The streets of some Illawarra suburbs will be quieter and greener next time the rubbish is collected, with the country’s first hydrogen-powered garbage truck now in action.
The carbon emission-free truck made history on Tuesday (17 October) when it completed its first scheduled residential waste collection.
Remondis’ Fuel Cell Electric Vehicle (FCEV) relies on hydrogen, which combines with air to generate electricity for motor function. Only water vapour is emitted, and nothing harmful to the environment. It’s also significantly quieter than diesel trucks.
Remondis Australia CEO Bjorn Becker said the truck going into formal operation was historic.

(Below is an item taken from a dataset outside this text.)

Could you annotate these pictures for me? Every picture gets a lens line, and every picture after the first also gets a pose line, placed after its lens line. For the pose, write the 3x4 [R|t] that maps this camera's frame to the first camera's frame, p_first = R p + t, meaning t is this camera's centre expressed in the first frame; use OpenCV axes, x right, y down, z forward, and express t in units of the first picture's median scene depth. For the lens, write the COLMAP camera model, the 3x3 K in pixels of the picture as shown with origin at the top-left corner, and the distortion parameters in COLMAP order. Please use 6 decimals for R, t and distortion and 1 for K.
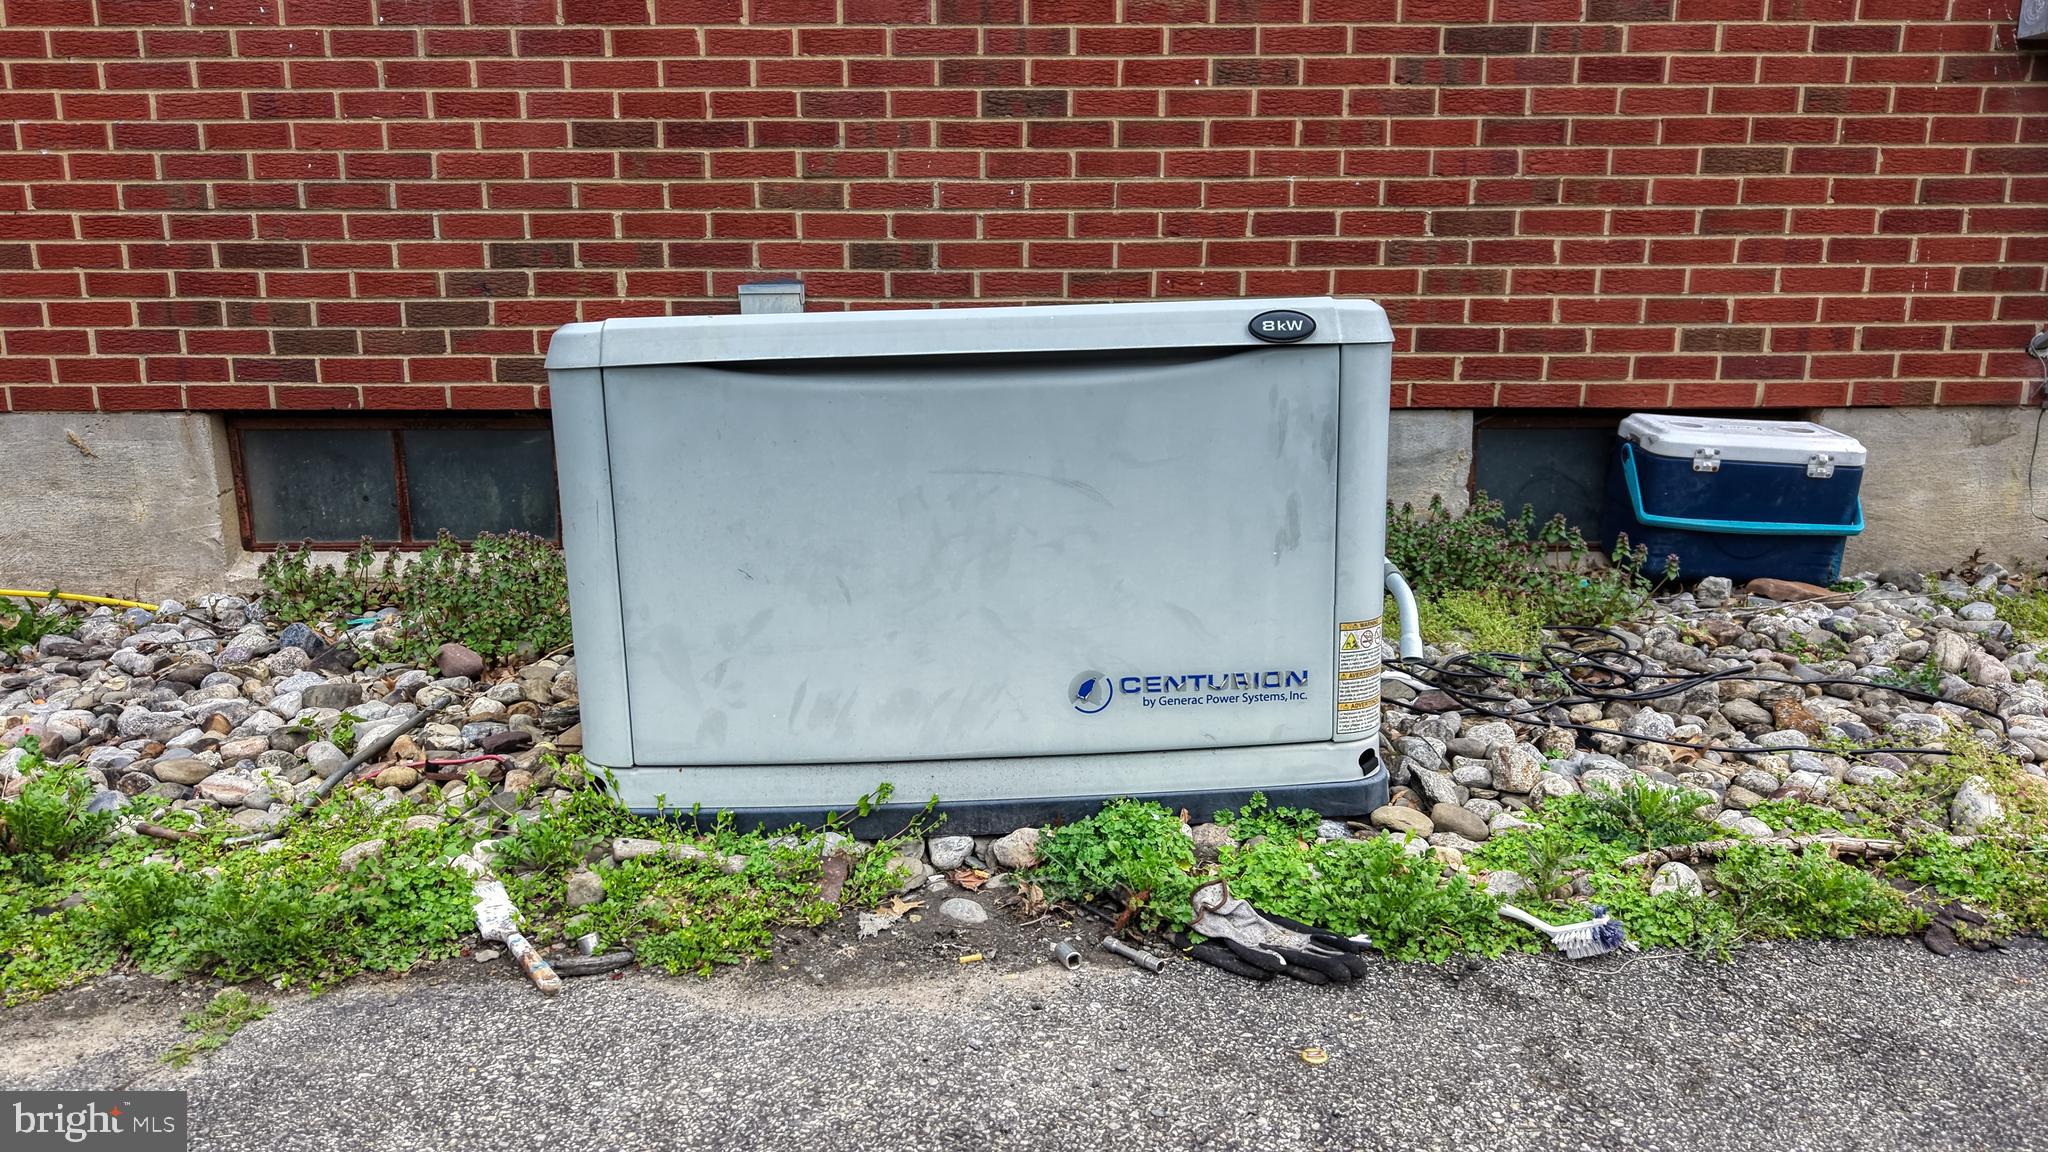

“We’re demonstrating that carbon-free transport can and does work in industrial settings,” Mr Becker said.
“We’re hopeful that this is the start of a bigger journey whereby companies around the world follow Remondis’ lead and turn to fleet decarbonisation.
“This should be likely as economies of scale take effect, making the take-up of such technology the norm and not the exception.”

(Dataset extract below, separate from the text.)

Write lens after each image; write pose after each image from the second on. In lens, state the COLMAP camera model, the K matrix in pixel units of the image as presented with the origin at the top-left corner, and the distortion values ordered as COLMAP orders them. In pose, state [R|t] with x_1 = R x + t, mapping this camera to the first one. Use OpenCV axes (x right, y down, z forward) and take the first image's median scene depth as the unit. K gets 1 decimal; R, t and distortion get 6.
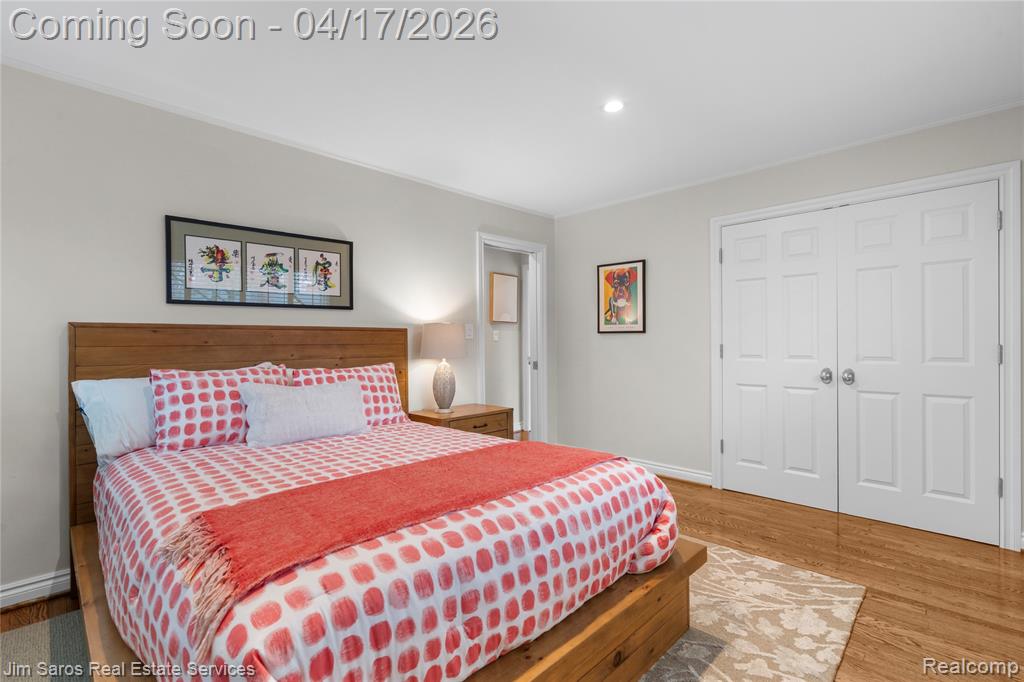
lens RADIAL K [[465.7, 0, 511.9], [0, 465.7, 341.6], [0, 0, 1]] dist [-0.004104, -0.000749]
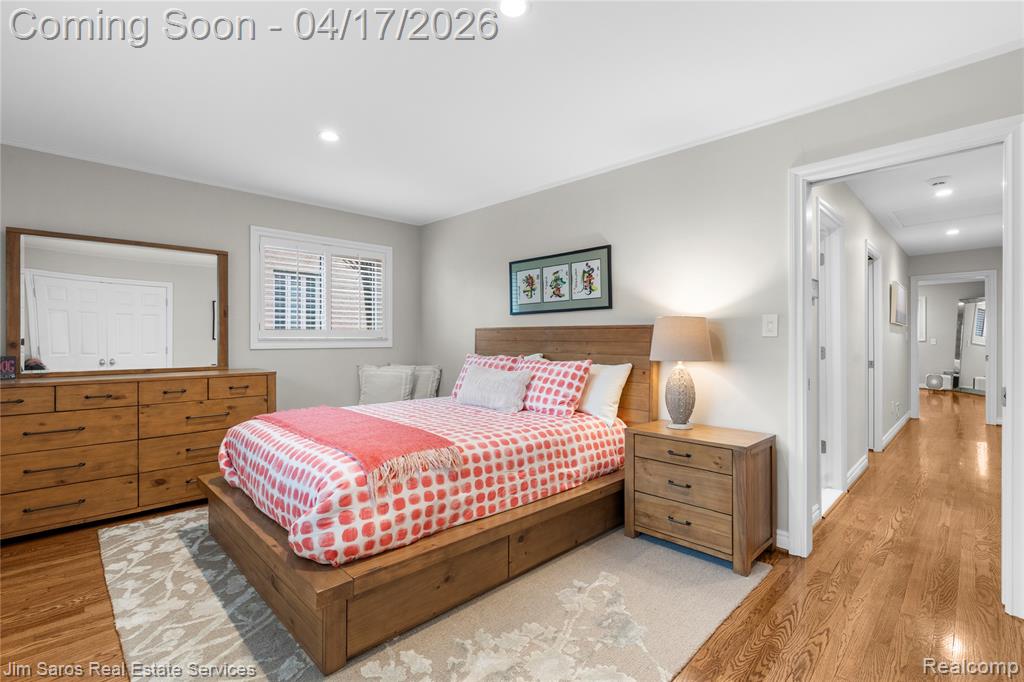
lens RADIAL K [[465.7, 0, 514.1], [0, 465.7, 340.5], [0, 0, 1]] dist [-0.004104, -0.000749]
pose [[0.000760, 0.014861, -0.999889, 0.789293], [0.000413, 0.999889, 0.014861, -0.013438], [1.000000, -0.000424, 0.000754, 0.859349]]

Remondis NSW South Coast region manager Chris Wade said the truck would be fine-tuned through collaboration with its maker, Hyzon Motors, in coming months.
“The ultimate aim is to have the hydrogen truck matching our current diesel trucks in all facets,” Mr Wade said.

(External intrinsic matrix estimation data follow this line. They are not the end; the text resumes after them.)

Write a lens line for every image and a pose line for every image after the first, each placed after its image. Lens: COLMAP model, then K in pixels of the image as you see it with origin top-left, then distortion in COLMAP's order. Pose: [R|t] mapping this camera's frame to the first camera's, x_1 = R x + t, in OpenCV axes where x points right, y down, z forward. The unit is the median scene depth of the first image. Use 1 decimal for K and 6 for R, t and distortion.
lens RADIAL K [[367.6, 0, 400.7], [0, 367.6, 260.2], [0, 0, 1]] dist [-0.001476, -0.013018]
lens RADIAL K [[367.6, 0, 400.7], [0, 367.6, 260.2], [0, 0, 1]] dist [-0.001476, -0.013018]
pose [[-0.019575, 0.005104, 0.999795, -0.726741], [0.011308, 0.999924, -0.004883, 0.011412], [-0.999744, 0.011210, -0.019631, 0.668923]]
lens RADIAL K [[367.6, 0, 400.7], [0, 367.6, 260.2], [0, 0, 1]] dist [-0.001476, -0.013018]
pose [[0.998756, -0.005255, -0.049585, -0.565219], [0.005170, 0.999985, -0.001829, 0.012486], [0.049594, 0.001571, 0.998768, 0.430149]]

“That includes completing about 1000 bin lifts over about eight hours.
“Trial runs in recent months have been promising, giving us confidence to put the truck into formal operation, serving many of the 300,000 residents in the region.
“Putting the truck through full commercial paces will give us additional information and enable adjustments to be made if necessary.
“With distinctive markings indicating that it is hydrogen powered, the truck will be deployed across all areas of the Illawarra to give every resident a zero-emission service and a chance to experience this moment of history.”
The recent launch of the Coregas H2 station in Port Kembla, Australia’s first hydrogen refuelling station for heavy vehicles, has been pivotal in enabling the truck to begin operations.
It’s expected the hydrogen truck would be refuelled daily, with each refuelling stop taking about 15 minutes.
Trials have shown the truck can travel about 200 km and complete full waste-collection runs without refuelling, the same as conventional diesel trucks.
The truck will result in the annual saving of 25,000 litres of diesel fuel – the amount used by a conventional diesel-powered waste-collection truck of this size. Up to 75 tonnes of carbon emissions would also be eliminated each year.
The truck has been developed by Hyzon in partnership with Superior Pak, one of Australia’s leading manufacturers of world-class mobile waste-collection and compaction equipment, to ensure both body and engine meet the resource recovery industry’s unique operational needs.
Hyzon Motors president of international operations John Edgley said global industries were watching the Illawarra developments closely.
“Today’s announcement is a real game changer for the world’s decarbonisation journey,” Mr Edgley said.
“We’re making it very clear that we’ve got a product now, the first product that’s been designed locally, that’s ready to go into market.
“This step forward will give more confidence that as a trucking sector, we can start transitioning larger fleets in companies that have thousands of vehicles.”
The Wollongong and Shellharbour city councils, which contract to Remondis, applauded the move.